EUROS Newsroom · 1h ago · 1 min read · 🇺🇸 United States
Citizens Bank ends CoreCivic, GEO lending as US buys facilities

Citizens Bank is winding down lending to CoreCivic and GEO Group, highlighting how federal facility purchases and a politicized regulatory crackdown on debanking are reshaping bank-client relationships.

Citizens Bank will wind down its financial relationships with private prison operators CoreCivic and The GEO Group. The bank attributed the move to reduced borrowing needs after the federal government announced plans to purchase several CoreCivic facilities and entered similar talks with GEO.

Citizens explicitly framed the exit as a commercial calculation rather than a political concession. “This is a business decision based on changed commercial circumstances and does not reflect any change in our view regarding these companies’ business models or operations,” the bank said.

The financial retreat follows an intense public campaign by the De-ICE Citizens Bank Coalition. The group targeted the bank for financing Immigration and Customs Enforcement detention centers under government contracts.
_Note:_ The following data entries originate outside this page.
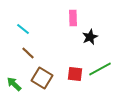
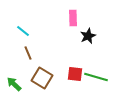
cyan line: moved 2 px down
black star: moved 2 px left, 1 px up
brown line: rotated 24 degrees clockwise
green line: moved 4 px left, 8 px down; rotated 45 degrees clockwise
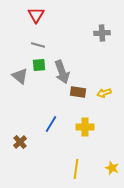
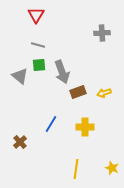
brown rectangle: rotated 28 degrees counterclockwise
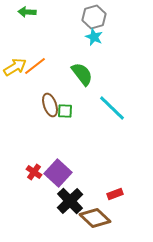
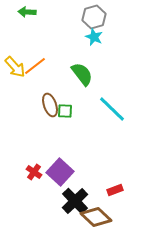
yellow arrow: rotated 80 degrees clockwise
cyan line: moved 1 px down
purple square: moved 2 px right, 1 px up
red rectangle: moved 4 px up
black cross: moved 5 px right
brown diamond: moved 1 px right, 1 px up
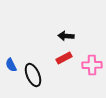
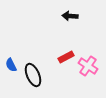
black arrow: moved 4 px right, 20 px up
red rectangle: moved 2 px right, 1 px up
pink cross: moved 4 px left, 1 px down; rotated 36 degrees clockwise
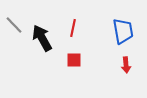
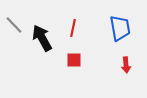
blue trapezoid: moved 3 px left, 3 px up
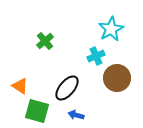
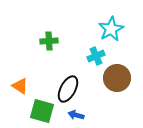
green cross: moved 4 px right; rotated 36 degrees clockwise
black ellipse: moved 1 px right, 1 px down; rotated 12 degrees counterclockwise
green square: moved 5 px right
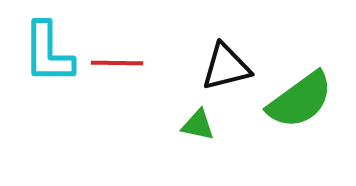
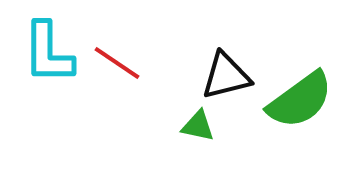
red line: rotated 33 degrees clockwise
black triangle: moved 9 px down
green triangle: moved 1 px down
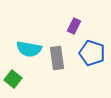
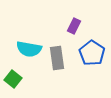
blue pentagon: rotated 15 degrees clockwise
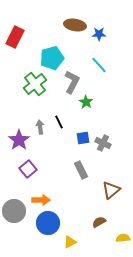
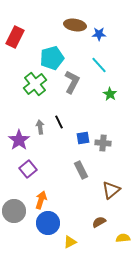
green star: moved 24 px right, 8 px up
gray cross: rotated 21 degrees counterclockwise
orange arrow: rotated 72 degrees counterclockwise
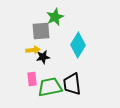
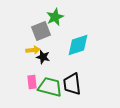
gray square: rotated 18 degrees counterclockwise
cyan diamond: rotated 40 degrees clockwise
black star: rotated 24 degrees clockwise
pink rectangle: moved 3 px down
green trapezoid: rotated 25 degrees clockwise
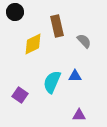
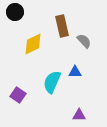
brown rectangle: moved 5 px right
blue triangle: moved 4 px up
purple square: moved 2 px left
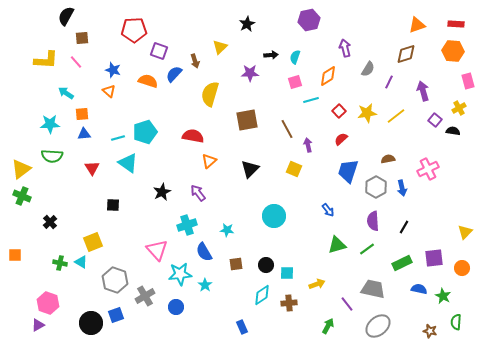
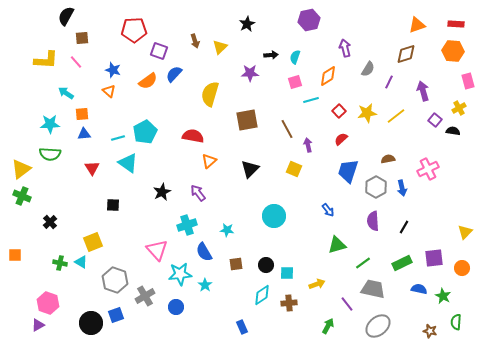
brown arrow at (195, 61): moved 20 px up
orange semicircle at (148, 81): rotated 126 degrees clockwise
cyan pentagon at (145, 132): rotated 10 degrees counterclockwise
green semicircle at (52, 156): moved 2 px left, 2 px up
green line at (367, 249): moved 4 px left, 14 px down
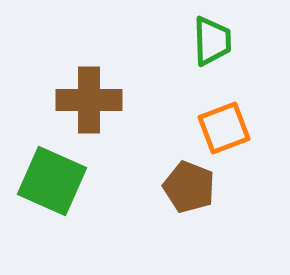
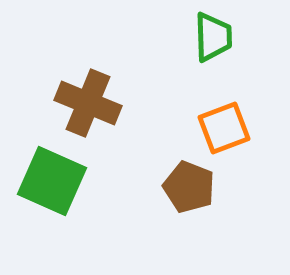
green trapezoid: moved 1 px right, 4 px up
brown cross: moved 1 px left, 3 px down; rotated 22 degrees clockwise
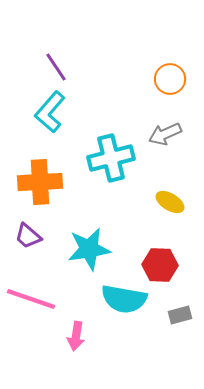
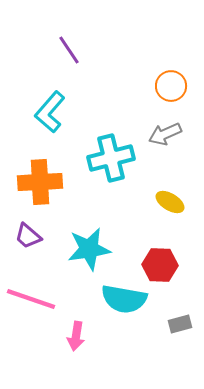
purple line: moved 13 px right, 17 px up
orange circle: moved 1 px right, 7 px down
gray rectangle: moved 9 px down
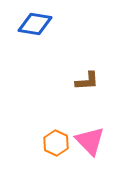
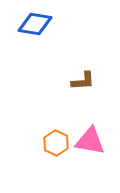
brown L-shape: moved 4 px left
pink triangle: rotated 36 degrees counterclockwise
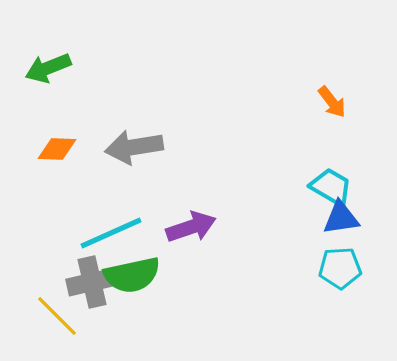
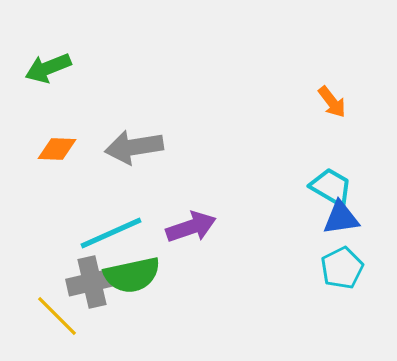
cyan pentagon: moved 2 px right; rotated 24 degrees counterclockwise
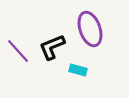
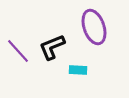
purple ellipse: moved 4 px right, 2 px up
cyan rectangle: rotated 12 degrees counterclockwise
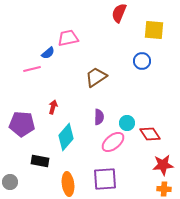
Adding to the financial pressure, at least two New Jersey city councils—Montclair and Jersey City—voted to withdraw municipal funds if Citizens did not sever its ties.

Activists claimed the withdrawal as a direct win. “Today’s announcement that Citizens Bank will exit its current lending relationships with private prison giants CoreCivic and The GEO Group is an important victory for the people who refused to let a major bank finance human suffering brought on by ICE detention activities of the current federal administration,” the coalition said in a statement.

For market participants, the exit illustrates the complex constraints facing banks when managing politically sensitive clients. On one side, local governments are increasingly using public deposits as leverage to force changes in corporate lending. On the other, the concept of "debanking" has become a highly charged issue under President Donald Trump’s second term.

Federal bank regulators have launched investigations into debanking practices, signaling potential fines or penalties for institutions that drop clients. This creates a narrow path for banks like Citizens, which must balance local political pressure with federal regulatory scrutiny. “All banks, including ourselves, must consider these regulatory and contractual frameworks in making decisions on who to bank or not bank,” Citizens said.